It’s easy to point to injuries as being the major culprit behind the demise of the Tigers this year.
For a two week period, Detroit was missing their three, six, and seven hitters, solid veteran bats with good pop. During that time, those guys were replaced by a group of Will Rhymes, Don Kelly, Scott Sizemore, and Ryan Raburn, with a little bit of Jeff Frazier sprinkled in. Not exactly household names, unless you live in their households.
The injuries to Magglio Ordonez, Carlos Guillen, and Brandon Inge certainly hurt. They were compounded by a horrendous slump by Brennan Boesch and a killer schedule. That combination of events is what turned a small deficit in the AL Central into the 9.5 game chasm now staring the Tigers in the face.
That said, the worst should be behind us now.
****************
While Ordonez isn’t coming back anytime soon, Inge and Guillen have already returned. Boesch is slowly showing signs of coming out of his funk, and the addition of Jhonny Peralta should, in theory, bring more offense to the shortstop position down the stretch.
Now, the Tigers must show improvement.
The Tigers are still missing Ordonez, and that does create a pretty big hole in the lineup, but it’s the rest of the order that now must get the job done. No longer do the Tigers have to use five or six rookies on a given night. They have two or three at most, and those guys have been here all season long.
Boesch’s slump saw his average slip from .342 at the all-star break all the way to as low as .280 in early August. Over his last seven games, however, Boesch has started to come around. He hitting .286 since August 4, and has homered twice in his past 21 at bats, giving him a .919 OPS since that date. He’s been batting third a couple of times recently, and I think keeping him there should help to get his bat going again.
But the Tigers won’t even make the last 49 games of the season interesting if the veteran guys don’t perform better than the rookies they replaced. Guillen hasn’t had so much as a hit since coming back (granted it’s only 10 at bats), Inge is batting .172 since his return with 11 strikeouts in 29 at bats, and Peralta has done virtually nothing since his two-homer debut game, hitting .136/.224/.159 over his last 12 games.
Opposing pitchers have taken notice as well. Miguel Cabrera, the team’s lone great hitter, is getting walked at an alarming rate, and when he does get a pitch in the zone, he’s pressing to make something happen. The result is a .227 average in his last seven games, but with a .469 OBP. Cabrera hasn’t homered this month, and has just two RBI, both coming on August 1.
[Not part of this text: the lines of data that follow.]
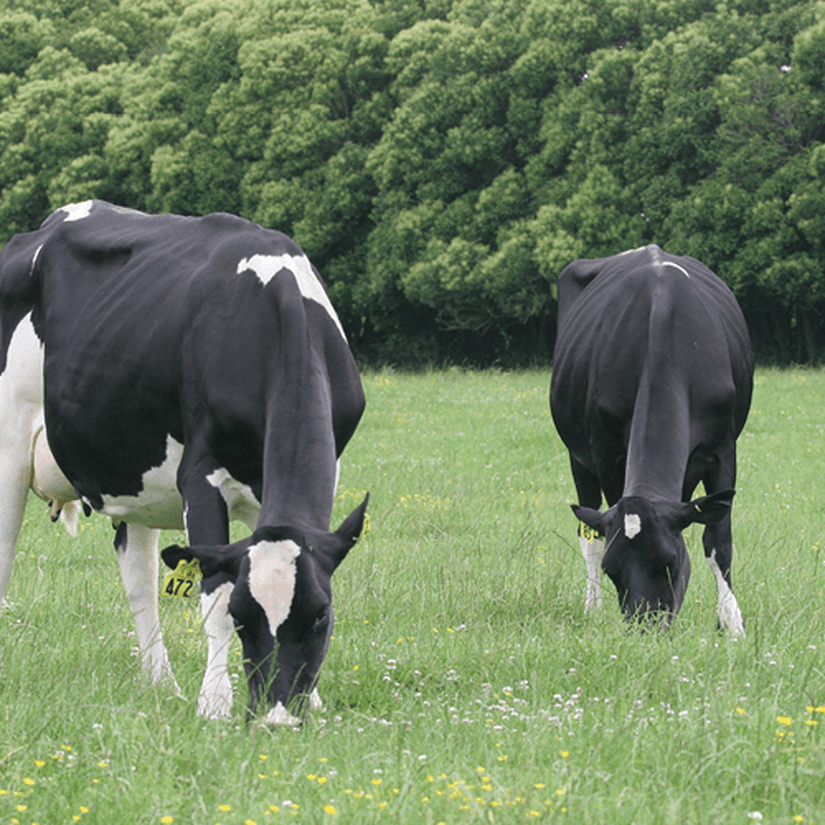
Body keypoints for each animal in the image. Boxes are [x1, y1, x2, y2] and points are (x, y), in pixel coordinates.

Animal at [0, 200, 368, 725]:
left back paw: (161, 684)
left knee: (139, 577)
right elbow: (212, 597)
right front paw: (214, 704)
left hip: (132, 470)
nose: (276, 717)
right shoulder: (201, 473)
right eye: (243, 618)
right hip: (9, 444)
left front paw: (313, 702)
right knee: (5, 554)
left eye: (320, 614)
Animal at [550, 244, 753, 633]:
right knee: (588, 534)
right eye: (614, 572)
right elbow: (603, 531)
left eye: (669, 561)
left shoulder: (723, 450)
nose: (645, 629)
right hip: (577, 458)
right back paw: (592, 607)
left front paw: (732, 624)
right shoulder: (607, 453)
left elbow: (718, 540)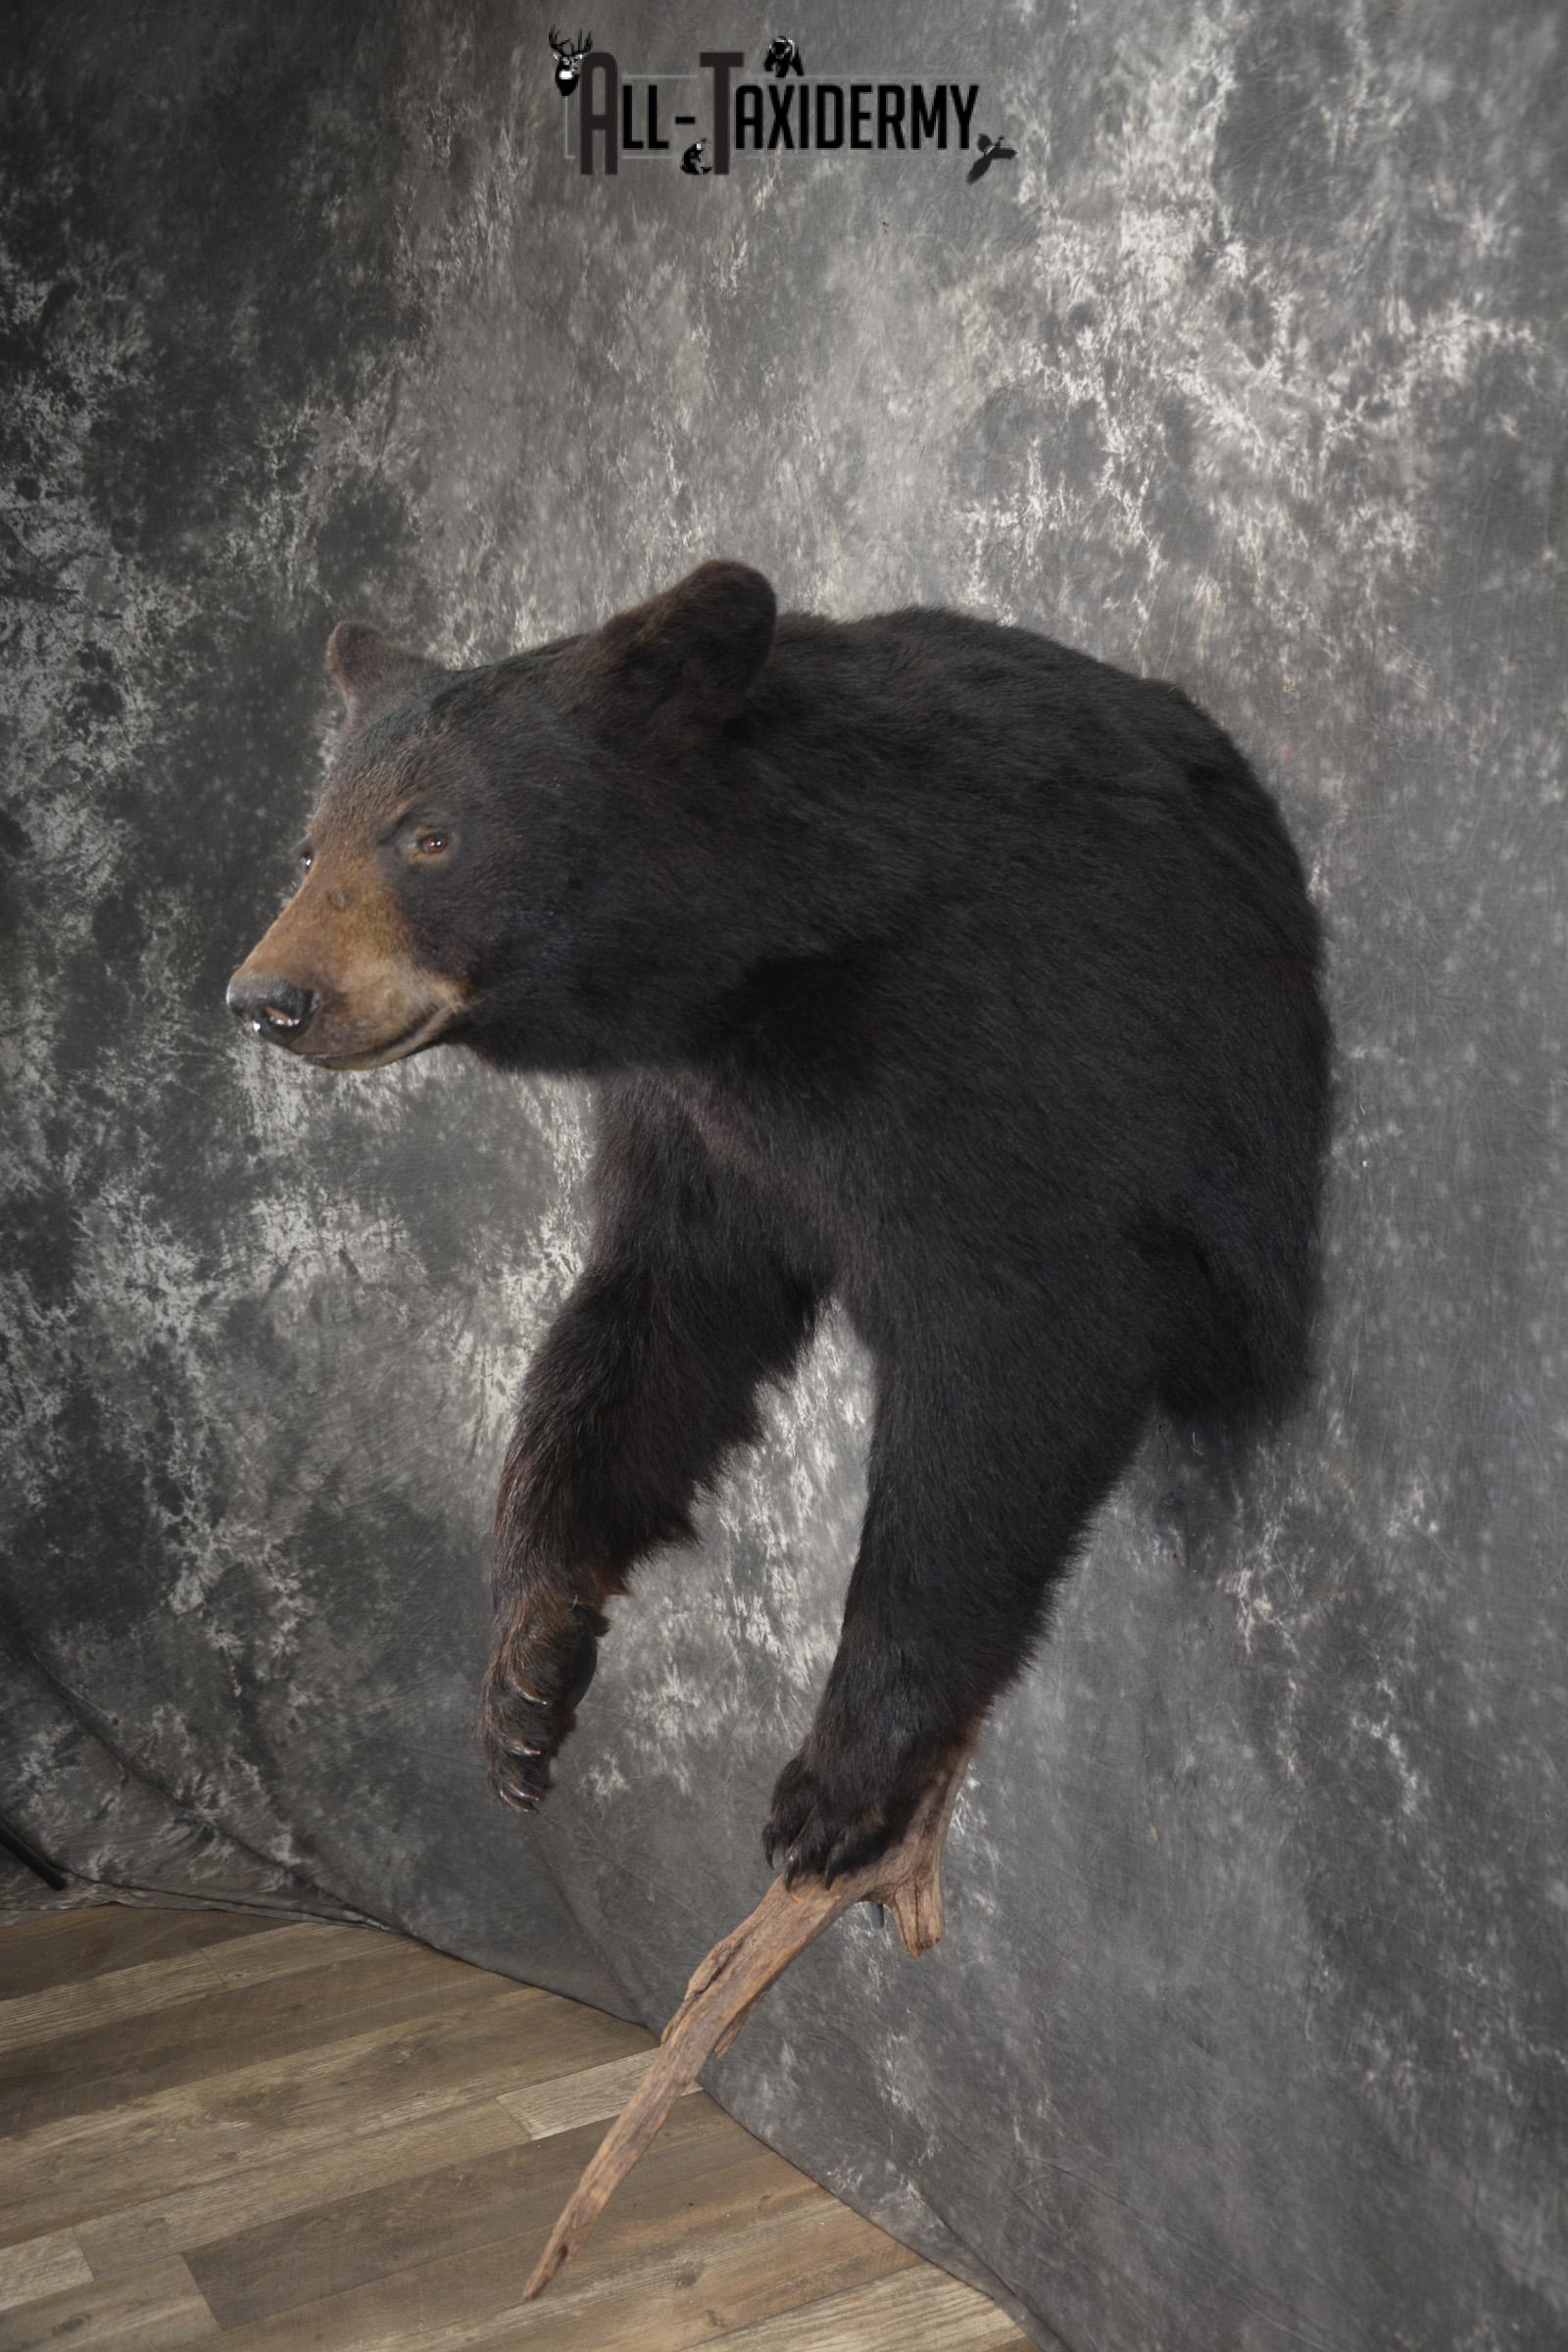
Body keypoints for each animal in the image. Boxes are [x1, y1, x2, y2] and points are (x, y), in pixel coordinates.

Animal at [227, 560, 1331, 1884]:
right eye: (309, 842)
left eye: (428, 835)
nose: (270, 997)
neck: (775, 952)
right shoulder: (692, 1115)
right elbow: (662, 1309)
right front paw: (527, 1669)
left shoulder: (1012, 1038)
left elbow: (1015, 1343)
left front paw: (841, 1777)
Cabrera’s fortunes, and those of the Tigers, don’t figure to change anytime soon unless guys like Guillen, Inge, and Peralta find their strokes, and quickly. The Tigers open a seven game road trip tonight that will see them take on the White Sox and Yankees. If everything was clicking just right, you’d like to see the Tigers come home 4-3 on this trip. They can’t afford to do worse than that.
They don’t have inexperience to lean on as an excuse for the lack of runs they produce as a team anymore. Raburn has joined Boesch in picking up the slack for Ordonez in the outfield and also in the order, batting .308/.357/.577/.937 over his last eight games. There is no reason that the Tigers cannot begin to creep back towards .500 with this lineup.
Unless, of course, the struggles of Inge, Guillen, and Peralta continue.